Which lines run from the start of the data below to the line containing "This bug caused"? Set them down exactly, with none added.

(Dataset entries)

:::::

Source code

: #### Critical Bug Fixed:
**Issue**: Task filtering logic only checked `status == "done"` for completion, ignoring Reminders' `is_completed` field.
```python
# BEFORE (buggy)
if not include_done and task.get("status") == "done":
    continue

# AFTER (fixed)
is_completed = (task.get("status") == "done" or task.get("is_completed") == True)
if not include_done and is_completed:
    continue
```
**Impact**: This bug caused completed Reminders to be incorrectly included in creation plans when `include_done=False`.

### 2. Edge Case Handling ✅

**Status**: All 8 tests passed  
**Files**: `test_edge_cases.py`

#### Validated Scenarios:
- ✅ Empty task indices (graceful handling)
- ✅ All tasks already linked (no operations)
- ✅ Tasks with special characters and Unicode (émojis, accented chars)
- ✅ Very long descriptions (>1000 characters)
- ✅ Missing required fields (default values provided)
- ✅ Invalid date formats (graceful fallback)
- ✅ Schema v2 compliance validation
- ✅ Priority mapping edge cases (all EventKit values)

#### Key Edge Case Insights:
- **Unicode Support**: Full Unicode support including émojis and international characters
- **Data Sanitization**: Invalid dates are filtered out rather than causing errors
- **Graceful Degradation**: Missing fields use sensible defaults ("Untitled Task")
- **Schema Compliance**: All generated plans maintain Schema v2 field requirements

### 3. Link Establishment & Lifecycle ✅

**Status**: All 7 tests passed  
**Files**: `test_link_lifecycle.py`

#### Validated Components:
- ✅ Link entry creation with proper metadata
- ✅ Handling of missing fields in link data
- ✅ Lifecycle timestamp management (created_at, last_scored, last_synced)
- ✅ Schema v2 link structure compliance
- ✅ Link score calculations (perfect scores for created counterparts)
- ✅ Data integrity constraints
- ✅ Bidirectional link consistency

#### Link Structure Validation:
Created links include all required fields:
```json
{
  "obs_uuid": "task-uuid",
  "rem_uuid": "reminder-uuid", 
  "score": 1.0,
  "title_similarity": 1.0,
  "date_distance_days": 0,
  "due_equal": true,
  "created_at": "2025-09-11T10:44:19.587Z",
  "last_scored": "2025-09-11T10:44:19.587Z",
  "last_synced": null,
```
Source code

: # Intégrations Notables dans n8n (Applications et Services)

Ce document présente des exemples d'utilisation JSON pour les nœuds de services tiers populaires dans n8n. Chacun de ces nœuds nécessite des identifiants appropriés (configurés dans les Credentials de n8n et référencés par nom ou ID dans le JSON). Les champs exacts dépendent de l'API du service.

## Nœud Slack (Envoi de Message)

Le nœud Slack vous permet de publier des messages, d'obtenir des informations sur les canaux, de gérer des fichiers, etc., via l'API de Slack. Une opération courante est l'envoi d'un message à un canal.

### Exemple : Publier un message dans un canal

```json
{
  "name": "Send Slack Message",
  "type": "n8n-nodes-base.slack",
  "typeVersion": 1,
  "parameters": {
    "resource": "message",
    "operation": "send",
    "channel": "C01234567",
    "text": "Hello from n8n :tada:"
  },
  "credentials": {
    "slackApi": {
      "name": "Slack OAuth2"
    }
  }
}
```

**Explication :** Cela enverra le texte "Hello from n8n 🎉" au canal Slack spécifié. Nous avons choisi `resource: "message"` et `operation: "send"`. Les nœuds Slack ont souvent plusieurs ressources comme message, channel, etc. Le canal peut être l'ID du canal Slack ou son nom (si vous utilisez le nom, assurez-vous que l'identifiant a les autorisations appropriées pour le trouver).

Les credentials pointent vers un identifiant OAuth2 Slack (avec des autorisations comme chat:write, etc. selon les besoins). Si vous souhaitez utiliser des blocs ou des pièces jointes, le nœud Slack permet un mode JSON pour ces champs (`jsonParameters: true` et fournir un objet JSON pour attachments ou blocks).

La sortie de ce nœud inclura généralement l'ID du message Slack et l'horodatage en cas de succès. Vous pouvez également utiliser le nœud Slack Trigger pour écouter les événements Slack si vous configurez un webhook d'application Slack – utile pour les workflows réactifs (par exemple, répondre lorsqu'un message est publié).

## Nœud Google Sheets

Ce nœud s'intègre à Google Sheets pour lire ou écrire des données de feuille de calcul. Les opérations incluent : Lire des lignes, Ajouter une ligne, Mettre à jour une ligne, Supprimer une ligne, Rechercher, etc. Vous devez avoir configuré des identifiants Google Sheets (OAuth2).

:::::

* **SOLUTION FOR THIS PROBLEM**:
Source code

: #### Critical Bug Fixed:
**Issue**: Task filtering logic only checked `status == "done"` for completion, ignoring Reminders' `is_completed` field.
```python
# BEFORE (buggy)
if not include_done and task.get("status") == "done":
    continue

# AFTER (fixed)
is_completed = (task.get("status") == "done" or task.get("is_completed") == True)
if not include_done and is_completed:
    continue
```
**Impact**: This bug caused completed Reminders to be incorrectly included in creation plans when `include_done=False`.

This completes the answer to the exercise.